Gerade als ich durch den Ausgang mit den Gitter treten wollte, wurde ich durch eine unsichtbare Wand davon abgehalten, aber nicht nur ich, auch die mir noch namenlose Frau konnte den Friedhof nicht verlassen. „Bis Mitternacht kann niemand diesen Friedhof verlassen“ meldete Vincent und seine Abneigung gegenüber meiner Familie war deutlich zu spüren. „Wie sollte es auch anders sein“ hörte ich die junge Frau neben mir in einer anderen Sprache sagen, ich hatte die Sprache schon sehr lange nicht gehört. Es war wenn ich mich recht entsinnet Niederländisch,  nur was sie gesagt hatte, konnte ich nicht verstehen.  (A/N: Er hat sie sagen hören was sie sagt, aber kann nicht verstehen was genau sie gesagt hat. Hoffe das ist deutlich :) )

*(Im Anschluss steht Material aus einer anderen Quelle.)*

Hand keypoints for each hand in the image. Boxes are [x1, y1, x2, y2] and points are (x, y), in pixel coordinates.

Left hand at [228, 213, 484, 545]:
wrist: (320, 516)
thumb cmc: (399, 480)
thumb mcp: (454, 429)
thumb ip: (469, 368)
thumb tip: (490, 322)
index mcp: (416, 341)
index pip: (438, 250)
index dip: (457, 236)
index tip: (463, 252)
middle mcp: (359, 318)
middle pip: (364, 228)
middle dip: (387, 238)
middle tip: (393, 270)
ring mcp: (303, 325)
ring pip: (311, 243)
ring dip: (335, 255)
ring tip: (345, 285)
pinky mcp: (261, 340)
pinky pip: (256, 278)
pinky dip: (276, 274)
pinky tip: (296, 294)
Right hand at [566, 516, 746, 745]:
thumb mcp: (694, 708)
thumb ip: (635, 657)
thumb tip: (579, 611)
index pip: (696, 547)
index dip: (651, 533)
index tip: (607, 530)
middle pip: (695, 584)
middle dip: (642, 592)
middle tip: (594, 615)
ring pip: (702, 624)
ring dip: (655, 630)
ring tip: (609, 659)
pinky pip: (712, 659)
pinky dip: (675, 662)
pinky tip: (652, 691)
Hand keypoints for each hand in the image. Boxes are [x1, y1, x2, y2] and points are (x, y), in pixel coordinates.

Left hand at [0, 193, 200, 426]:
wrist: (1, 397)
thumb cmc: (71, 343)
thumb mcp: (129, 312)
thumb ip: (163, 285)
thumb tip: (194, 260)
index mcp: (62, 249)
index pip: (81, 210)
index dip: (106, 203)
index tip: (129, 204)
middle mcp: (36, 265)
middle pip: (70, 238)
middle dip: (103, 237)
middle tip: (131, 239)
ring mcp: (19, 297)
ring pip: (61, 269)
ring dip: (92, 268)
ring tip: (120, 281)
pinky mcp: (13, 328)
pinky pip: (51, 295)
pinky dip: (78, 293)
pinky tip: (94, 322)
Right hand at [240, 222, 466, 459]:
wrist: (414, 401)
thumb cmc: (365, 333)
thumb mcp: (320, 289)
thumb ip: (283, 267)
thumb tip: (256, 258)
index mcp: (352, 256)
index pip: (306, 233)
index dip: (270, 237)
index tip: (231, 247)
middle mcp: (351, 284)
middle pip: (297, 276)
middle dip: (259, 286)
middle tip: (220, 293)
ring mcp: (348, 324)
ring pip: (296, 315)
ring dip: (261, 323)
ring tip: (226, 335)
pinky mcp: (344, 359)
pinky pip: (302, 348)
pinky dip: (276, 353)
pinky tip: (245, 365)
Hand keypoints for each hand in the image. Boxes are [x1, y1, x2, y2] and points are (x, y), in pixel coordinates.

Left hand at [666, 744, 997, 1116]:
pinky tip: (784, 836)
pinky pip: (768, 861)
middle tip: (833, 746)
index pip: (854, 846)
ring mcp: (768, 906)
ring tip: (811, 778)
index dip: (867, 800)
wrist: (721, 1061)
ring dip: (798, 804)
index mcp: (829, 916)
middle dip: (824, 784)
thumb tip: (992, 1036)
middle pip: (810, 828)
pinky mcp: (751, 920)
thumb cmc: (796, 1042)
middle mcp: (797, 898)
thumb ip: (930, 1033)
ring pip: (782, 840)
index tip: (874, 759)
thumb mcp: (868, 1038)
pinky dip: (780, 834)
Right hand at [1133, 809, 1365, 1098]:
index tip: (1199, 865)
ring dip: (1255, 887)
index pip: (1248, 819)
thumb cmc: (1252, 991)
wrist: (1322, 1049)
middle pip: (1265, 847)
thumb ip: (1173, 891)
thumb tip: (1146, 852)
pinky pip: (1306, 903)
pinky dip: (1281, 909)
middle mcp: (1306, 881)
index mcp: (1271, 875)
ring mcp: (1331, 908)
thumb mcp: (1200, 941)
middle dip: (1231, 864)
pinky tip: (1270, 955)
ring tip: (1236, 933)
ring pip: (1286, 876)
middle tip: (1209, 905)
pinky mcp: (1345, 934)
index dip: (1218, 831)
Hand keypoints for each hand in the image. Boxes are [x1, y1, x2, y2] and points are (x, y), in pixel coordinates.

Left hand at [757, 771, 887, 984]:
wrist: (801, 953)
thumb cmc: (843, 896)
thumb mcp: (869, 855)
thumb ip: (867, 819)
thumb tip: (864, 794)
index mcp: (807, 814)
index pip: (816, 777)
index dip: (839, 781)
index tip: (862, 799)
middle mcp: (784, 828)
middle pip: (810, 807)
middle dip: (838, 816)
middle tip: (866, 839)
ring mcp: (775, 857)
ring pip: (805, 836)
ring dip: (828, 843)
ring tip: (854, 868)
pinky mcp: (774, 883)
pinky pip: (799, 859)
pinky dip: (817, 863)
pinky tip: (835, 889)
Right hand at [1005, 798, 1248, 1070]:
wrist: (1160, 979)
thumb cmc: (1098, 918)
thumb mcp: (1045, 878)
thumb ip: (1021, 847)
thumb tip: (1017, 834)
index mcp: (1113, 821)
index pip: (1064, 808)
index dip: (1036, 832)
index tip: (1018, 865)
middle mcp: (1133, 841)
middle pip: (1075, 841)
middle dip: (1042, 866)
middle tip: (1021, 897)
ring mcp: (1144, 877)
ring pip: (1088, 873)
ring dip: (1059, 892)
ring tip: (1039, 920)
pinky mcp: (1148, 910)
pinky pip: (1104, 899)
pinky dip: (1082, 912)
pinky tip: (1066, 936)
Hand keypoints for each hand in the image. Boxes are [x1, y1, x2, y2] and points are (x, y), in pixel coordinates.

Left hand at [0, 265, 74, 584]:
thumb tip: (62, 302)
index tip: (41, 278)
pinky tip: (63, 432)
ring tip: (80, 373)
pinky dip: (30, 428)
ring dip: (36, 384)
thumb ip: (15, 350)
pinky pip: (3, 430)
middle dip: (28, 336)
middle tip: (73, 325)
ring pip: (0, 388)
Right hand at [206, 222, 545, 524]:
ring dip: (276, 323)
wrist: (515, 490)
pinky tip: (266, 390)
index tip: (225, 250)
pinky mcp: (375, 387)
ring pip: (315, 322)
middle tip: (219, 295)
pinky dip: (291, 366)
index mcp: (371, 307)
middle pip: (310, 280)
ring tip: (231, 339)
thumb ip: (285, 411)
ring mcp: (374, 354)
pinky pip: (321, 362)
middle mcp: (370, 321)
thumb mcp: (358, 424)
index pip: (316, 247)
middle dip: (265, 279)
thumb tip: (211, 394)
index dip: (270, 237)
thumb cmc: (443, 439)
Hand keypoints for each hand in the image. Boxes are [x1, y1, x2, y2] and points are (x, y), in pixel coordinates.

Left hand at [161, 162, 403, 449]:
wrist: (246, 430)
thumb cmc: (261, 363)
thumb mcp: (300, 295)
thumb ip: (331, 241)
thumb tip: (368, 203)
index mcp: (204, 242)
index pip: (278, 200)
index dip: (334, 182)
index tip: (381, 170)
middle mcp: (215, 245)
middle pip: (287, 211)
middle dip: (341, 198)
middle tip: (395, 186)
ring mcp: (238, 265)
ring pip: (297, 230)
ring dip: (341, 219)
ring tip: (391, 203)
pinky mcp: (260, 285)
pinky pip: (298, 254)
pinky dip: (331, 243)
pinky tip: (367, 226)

„Du willst also einen Menschen gegen ihren eigenen Willen festhalten? Seit ihr Hexen nicht genau dagegen? Etwas tun zu müssen, gegen den eigenen Willen?“ konfrontierte ich Vincent und damit hatte ich einen Nerv getroffen. „Das sagt der große Elijah Mikaelson, ihr habt mehr Menschen das Leben beraubt als man zählen kann, jetzt willst du uns auch noch das Recht nehmen, ein Ritual durch zu führen“ warf er mir vor. „Wenn das Ritual beinhaltet, jemanden gegen seinen Willen fest zu halten, oder jemanden umzubringen, um die Kräfte zu sichern so wie ihr es mit dem jungen Mädchen gemacht habt, wegen eures Ernte Rituals?“ rief ich ihm in Erinnerung, ich war sicher nicht frei von Fehlern, aber gerade erst hatte es ein paar Monate voller Ruhe und ohne Machtspiele in New Orleans gegeben. Und jetzt wollten die Hexe, eine junge Frau opfern die wahrscheinlich nicht mal ein Wort davon verstand was gesagt wurde, davon abgesehen war da noch die Energie die durch meinen Körper gejagt war, was sich wie ein Stromschlag angefühlt hatte.

Der Buchstabe der auf meiner Haut aufgetaucht war, war das nächste Rätsel das ich zu lösen gedachte, aber erst musste es Mitternacht werden, damit wir den Friedhof verlassen konnten. Zu dem Zeitpunkt ahnte ich noch nicht, wie viel die Frau ohne Namen verstehen konnte.